Benin has announced plans to raise $750 million by issuing dollar bonds in early 2025, marking its position as the first African nation to enter international debt markets this year. This issuance mirrors the amount the country raised in its previous bond offering nearly a year ago. The bonds are designed to attract global investors by being denominated in US dollars, a currency that holds broader appeal across international markets.
Government officials have emphasized that the funds raised will primarily support Benin’s national budget, a critical move to help finance the country’s development initiatives. These details were shared during closed-door meetings with investors in London, where government representatives provided an overview of the country’s financial strategy. The names of the officials were kept anonymous due to the private nature of the discussions.
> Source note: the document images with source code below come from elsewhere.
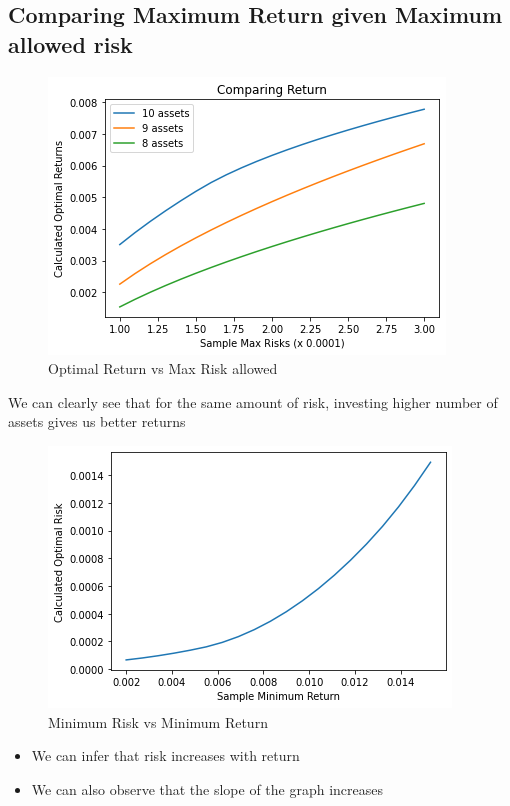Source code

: \documentclass[conference]{IEEEtran}
\begin{document}
\subsection{Comparing Maximum Return given Maximum allowed risk}
    \begin{figure}[htbp]
    \centerline{\includegraphics[scale=0.55]{graphs/return_vs_risk.png}}
    \caption{Optimal Return vs Max Risk allowed}
    \label{fig}
    \end{figure}
    We can clearly see that for the same amount of risk, investing higher number of assets gives us better returns
    
    \begin{figure}[htbp]
    \centerline{\includegraphics[scale=0.55]{graphs/risk_vs_return.png}}
    \caption{Minimum Risk vs Minimum Return}
    \label{fig}
    \end{figure}
    
    \begin{itemize}
        \item  We can infer that risk increases with return
        
        \item  We can also observe that the slope of the graph increases
    \end{itemize}
    
\end{document}
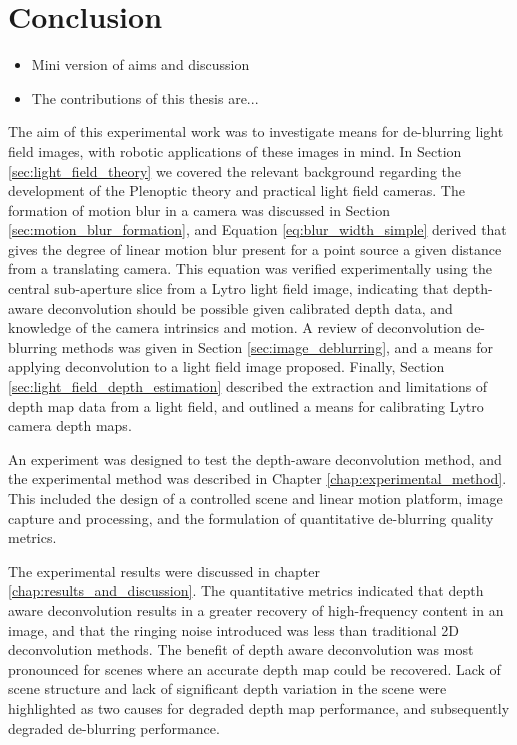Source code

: 
\chapter{Conclusion}
\label{chap:conclusion}

\begin{itemize}
\item Mini version of aims and discussion
\item The contributions of this thesis are...
\end{itemize}

The aim of this experimental work was to investigate means for de-blurring light field images, with robotic applications of these images in mind.
In Section \ref{sec:light_field_theory} we covered the relevant background regarding the development of the Plenoptic theory and practical light field cameras.
The formation of motion blur in a camera was discussed in Section \ref{sec:motion_blur_formation}, and Equation \ref{eq:blur_width_simple} derived that gives the degree of linear motion blur present for a point source a given distance from a translating camera.
This equation was verified experimentally using the central sub-aperture slice from a Lytro light field image, indicating that depth-aware deconvolution should be possible given calibrated depth data, and knowledge of the camera intrinsics and motion.
A review of deconvolution de-blurring methods was given in Section \ref{sec:image_deblurring}, and a means for applying deconvolution to a light field image proposed.
Finally, Section \ref{sec:light_field_depth_estimation} described the extraction and limitations of depth map data from a light field, and outlined a means for calibrating Lytro camera depth maps.

An experiment was designed to test the depth-aware deconvolution method, and the experimental method was described in Chapter \ref{chap:experimental_method}.
This included the design of a controlled scene and linear motion platform, image capture and processing, and the formulation of quantitative de-blurring quality metrics.

The experimental results were discussed in chapter \ref{chap:results_and_discussion}.
The quantitative metrics indicated that depth aware deconvolution results in a greater recovery of high-frequency content in an image, and that the ringing noise introduced was less than traditional 2D deconvolution methods.
The benefit of depth aware deconvolution was most pronounced for scenes where an accurate depth map could be recovered.
Lack of scene structure and lack of significant depth variation in the scene were highlighted as two causes for degraded depth map performance, and subsequently degraded de-blurring performance.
Benin’s decision to issue new dollar bonds follows strong market performance for its existing bonds. In fact, according to a Bloomberg index tracking hard-currency debt from emerging markets, Benin’s dollar bonds delivered an impressive 5.9% return in the second half of 2024, outpacing the 5% average return among its regional peers. The country’s financial outlook received a significant boost in October when Standard & Poor’s (S&P) upgraded its long-term foreign-currency debt outlook from stable to positive. This upgrade followed the country’s agreement with the International Monetary Fund (IMF) for up to $95 million in financing, further enhancing investor confidence.
In addition to the $750 million dollar bond issuance, Benin is also offering a €250 million capped tender for its Euro-denominated bonds. These bonds carry a 4.875% coupon and are due for repayment in 2032. They will be supported by a guarantee from the International Development Association (IDA), a branch of the World Bank Group, which adds an extra layer of security for investors.
Despite the positive outlook, there are inherent risks associated with Benin’s debt strategy. The country will need to ensure sufficient foreign currency inflows, either through exports or reserve holdings, to meet its debt servicing obligations. This becomes especially challenging if the local currency faces depreciation. Furthermore, with global interest rates fluctuating, borrowing costs could rise depending on investor sentiment towards Benin’s economy. A delicate balance will be necessary to avoid potential financial distress, especially as the country manages its growing foreign debt.
Nonetheless, Benin’s successful bond issuance underscores its strong economic management and financial credibility, setting a precedent for other African nations looking to tap into international debt markets in the coming years. If successful, it could open doors for more African countries to issue bonds on the international stage, despite ongoing global economic uncertainties.